The Court finds there were reasonable grounds for this appeal.
It is ordered that a special mandate issue out of this Court directing the Domestic Relations Division of Common Pleas Court to carry this judgment into execution.
A certified copy of this entry shall constitute the mandate pursuant to Rule 27 of the Rules of Appellate Procedure.
O'DONNELL, P.J., and KILBANE, J., CONCUR.

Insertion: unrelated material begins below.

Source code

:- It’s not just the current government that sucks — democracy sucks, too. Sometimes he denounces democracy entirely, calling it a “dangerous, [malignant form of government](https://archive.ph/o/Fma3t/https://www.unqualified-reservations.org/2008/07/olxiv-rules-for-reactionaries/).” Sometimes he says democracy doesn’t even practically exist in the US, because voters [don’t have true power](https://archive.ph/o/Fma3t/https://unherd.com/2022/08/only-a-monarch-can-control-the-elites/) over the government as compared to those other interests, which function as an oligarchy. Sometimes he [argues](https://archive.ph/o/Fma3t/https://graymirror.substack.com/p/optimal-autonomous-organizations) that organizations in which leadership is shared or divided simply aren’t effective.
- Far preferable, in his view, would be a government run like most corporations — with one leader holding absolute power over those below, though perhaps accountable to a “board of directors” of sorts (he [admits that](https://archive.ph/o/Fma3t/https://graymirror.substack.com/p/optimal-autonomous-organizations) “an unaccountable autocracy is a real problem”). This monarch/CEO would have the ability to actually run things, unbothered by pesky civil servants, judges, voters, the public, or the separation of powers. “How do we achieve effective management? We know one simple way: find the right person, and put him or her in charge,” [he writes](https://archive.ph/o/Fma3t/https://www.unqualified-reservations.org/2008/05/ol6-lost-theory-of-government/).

__________________________________ PATRICIA ANN BLACKMON JUDGE
1 See Appendix.
APPENDIXASSIGNMENTS OF ERROR
I. THE TRIAL COURT ERRED IN ADOPTING "DURING THE MARRIAGE" AS THE PERIOD FROM THE DATE OF THE MARRIAGE TO MARCH 19, 1995 AND THEN SELECTING DIFFERENT DATES FOR THE VALUATION AND DISPOSITION OF MARITAL PROPERTY.II. THE TRIAL COURT ERRED IN ADOPTING VALUATION DATES OF THE PARTIES' REAL ESTATE WHEN SAID VALUATION DATES DO NOT APPEAR IN THE RECORD.

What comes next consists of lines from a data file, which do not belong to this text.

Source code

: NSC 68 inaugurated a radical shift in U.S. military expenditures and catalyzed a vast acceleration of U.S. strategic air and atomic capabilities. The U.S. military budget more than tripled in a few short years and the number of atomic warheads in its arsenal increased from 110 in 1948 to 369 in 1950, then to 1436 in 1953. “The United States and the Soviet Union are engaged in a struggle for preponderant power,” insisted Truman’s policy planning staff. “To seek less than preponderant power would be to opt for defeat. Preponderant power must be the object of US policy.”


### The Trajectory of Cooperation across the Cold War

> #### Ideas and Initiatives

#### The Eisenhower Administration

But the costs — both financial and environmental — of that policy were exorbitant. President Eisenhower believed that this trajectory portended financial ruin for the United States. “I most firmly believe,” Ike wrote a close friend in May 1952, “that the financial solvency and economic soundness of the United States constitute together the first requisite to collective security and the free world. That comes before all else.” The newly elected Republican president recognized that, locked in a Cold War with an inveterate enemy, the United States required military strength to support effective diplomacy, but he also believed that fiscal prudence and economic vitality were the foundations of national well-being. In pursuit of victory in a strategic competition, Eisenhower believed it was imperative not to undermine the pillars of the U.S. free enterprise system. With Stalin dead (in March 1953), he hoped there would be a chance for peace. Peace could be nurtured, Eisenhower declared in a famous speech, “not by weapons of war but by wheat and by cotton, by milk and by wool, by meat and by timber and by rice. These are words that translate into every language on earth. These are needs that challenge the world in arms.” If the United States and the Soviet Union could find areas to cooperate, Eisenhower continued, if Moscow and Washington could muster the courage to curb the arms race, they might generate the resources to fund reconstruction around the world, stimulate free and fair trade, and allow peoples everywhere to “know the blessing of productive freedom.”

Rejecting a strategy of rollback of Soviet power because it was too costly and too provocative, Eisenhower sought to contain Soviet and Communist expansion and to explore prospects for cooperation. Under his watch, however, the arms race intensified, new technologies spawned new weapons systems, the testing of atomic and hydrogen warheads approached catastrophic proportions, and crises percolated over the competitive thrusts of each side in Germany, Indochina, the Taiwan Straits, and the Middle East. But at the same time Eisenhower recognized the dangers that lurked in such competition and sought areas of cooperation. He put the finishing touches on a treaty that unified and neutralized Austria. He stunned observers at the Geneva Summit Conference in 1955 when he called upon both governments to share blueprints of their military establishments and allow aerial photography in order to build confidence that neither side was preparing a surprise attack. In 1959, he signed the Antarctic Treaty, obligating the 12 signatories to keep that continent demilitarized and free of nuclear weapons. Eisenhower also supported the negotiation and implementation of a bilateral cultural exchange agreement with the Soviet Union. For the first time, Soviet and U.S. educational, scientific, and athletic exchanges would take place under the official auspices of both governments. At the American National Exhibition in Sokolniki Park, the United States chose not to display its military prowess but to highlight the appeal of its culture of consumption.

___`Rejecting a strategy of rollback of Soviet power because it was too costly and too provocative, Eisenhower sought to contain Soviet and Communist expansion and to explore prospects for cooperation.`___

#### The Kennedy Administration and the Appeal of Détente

III. THE TRIAL COURT ERRED IN FAILING TO EQUITABLY DIVIDE THE MARITAL PORTION OF THE APPRECIATION IN THE PARTIES' REAL ESTATE.
IV. THE TRIAL COURT ERRED IN GRANTING THE PLAINTIFF A $10,000.00 "HOME IMPROVEMENT CREDIT".
V. THE TRIAL COURT ERRED WHEN IT "FINDS IT IMPOSSIBLE TO PLACE AN ACCURATE VALUE ON MARITAL "PERSONAL PROPERTY" AND THEN MAKES A DISPOSITION OF THE PROPERTY.
VI. THE TRIAL COURT ERRED IN AWARDING THE WIFE A 1988 HONDA WITHOUT AFFIXING A VALUE TO SAME.
VII. THE TRIAL COURT ERRED TO THE PREJUDICE OF THE HUSBAND IN NOT PROVIDING FOR LEGAL INTEREST ON A MORTGAGE [JUDGMENT] DUE TO THE HUSBAND.
VIII. THE TRIAL COURT ERRED IN MAKING A DISTRIBUTIVE A WARD RELATIVE TO THE PARTIES' REAL ESTATE IN THE SUM OF $8,900.00 WITHOUT ANY FACTUAL BASIS FOR SAME.
IX. THE TRIAL COURT ERRED TO THE PREJUDICE OF THE DEFENDANT IN DISREGARDING CONCRETE, CREDIBLE AND UNCONTROVERTED EVIDENCE CONCERNING THE PLAINTIFF'S MULTIPLE AND VARIOUS BANK ACCOUNTS AND IN FAILING TO INCLUDE SAID ACCOUNTS AS MARITAL ASSETS.
X. THE TRIAL COURT ERRED IN THE DIVISION OF THE WIFE'S STRS RETIREMENT PENSION AND AETNA ANNUITY.